### SUPPLIED PASSAGE
Start of Block

The family that wanted to be in a photo
And this was taking place right beside the Church of St Francis of Assisi.
Church of St Francis of Assisi
The church was originally built in 1521 by Franciscan friars, but the building which exists in this place was actually built in 1661. It has very interesting interior decoration and in this way it stands out among the other churches that we visited on this occasion.
Church of St Francis of Assisi, the interior
The point was that the two of us had walked for over 2 hours in 35 degrees C and with very high air humidity, so we finally had enough. On the other hand, despite the excessive heat and the sightseeing under such circumstances, I was gradually starting to feel better physically. My stomach was still wobbly, but I was regaining my strength.
Before returning to Panaji, I still looked back once again and through the palm trees watched the Church of St Francis of Assisi and the Se Cathedral in Old Goa.
Old Goa: Church of St Francis of Assisi and the Se Cathedral
Then we returned to Panaji, first to the new part of the town in order to rest and refresh a little there, and then we continued to walk to the old part of Panaji where the hotel we had stayed at was located.
Because of different epidemics, the viceroys moved their official residence from Old Goa to Panaji already in 1759, but this place became the capital of the Portuguese territories in India only in 1843. Although its official name is Panaji, very often it is also called Panjim.
As a part of our stroll, we first passed by the Church of Our Lady of the Immaculate Conception.

End of Block

### TASK INSTRUCTIONS
Rewrite the stretch of the Old Goa travel account from "Because of different" through "the Immaculate Conception.", putting "governors" in place of "viceroys".

### SOURCE MATERIAL
Start of Block

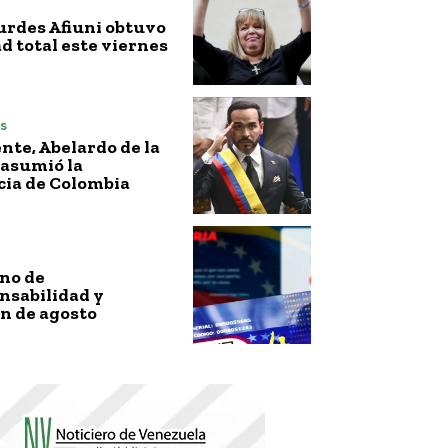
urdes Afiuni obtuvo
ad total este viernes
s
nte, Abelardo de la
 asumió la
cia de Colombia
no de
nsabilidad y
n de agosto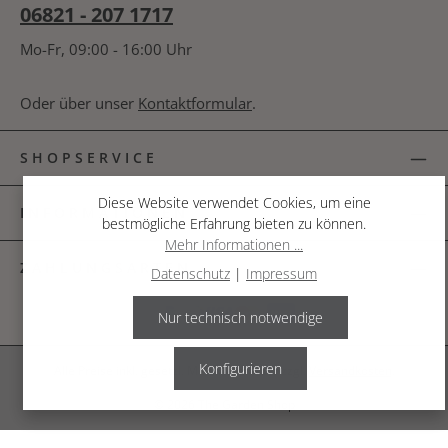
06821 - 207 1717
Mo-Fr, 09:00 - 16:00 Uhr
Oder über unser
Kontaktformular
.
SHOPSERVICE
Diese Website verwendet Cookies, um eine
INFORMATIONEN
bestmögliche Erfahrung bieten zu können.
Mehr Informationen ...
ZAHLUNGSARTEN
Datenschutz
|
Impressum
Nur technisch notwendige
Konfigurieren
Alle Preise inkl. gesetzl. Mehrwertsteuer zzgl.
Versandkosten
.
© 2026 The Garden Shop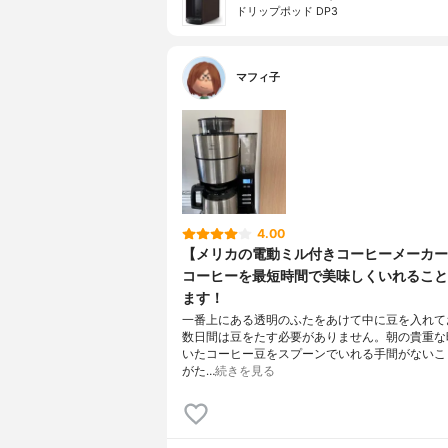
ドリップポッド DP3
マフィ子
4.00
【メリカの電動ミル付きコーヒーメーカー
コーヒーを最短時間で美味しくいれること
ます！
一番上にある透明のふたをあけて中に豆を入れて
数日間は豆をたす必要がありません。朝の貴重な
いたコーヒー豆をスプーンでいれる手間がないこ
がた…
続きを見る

End of Block

### RESULT OF THE TASK
Because of different epidemics, the governors moved their official residence from Old Goa to Panaji already in 1759, but this place became the capital of the Portuguese territories in India only in 1843. Although its official name is Panaji, very often it is also called Panjim.
As a part of our stroll, we first passed by the Church of Our Lady of the Immaculate Conception.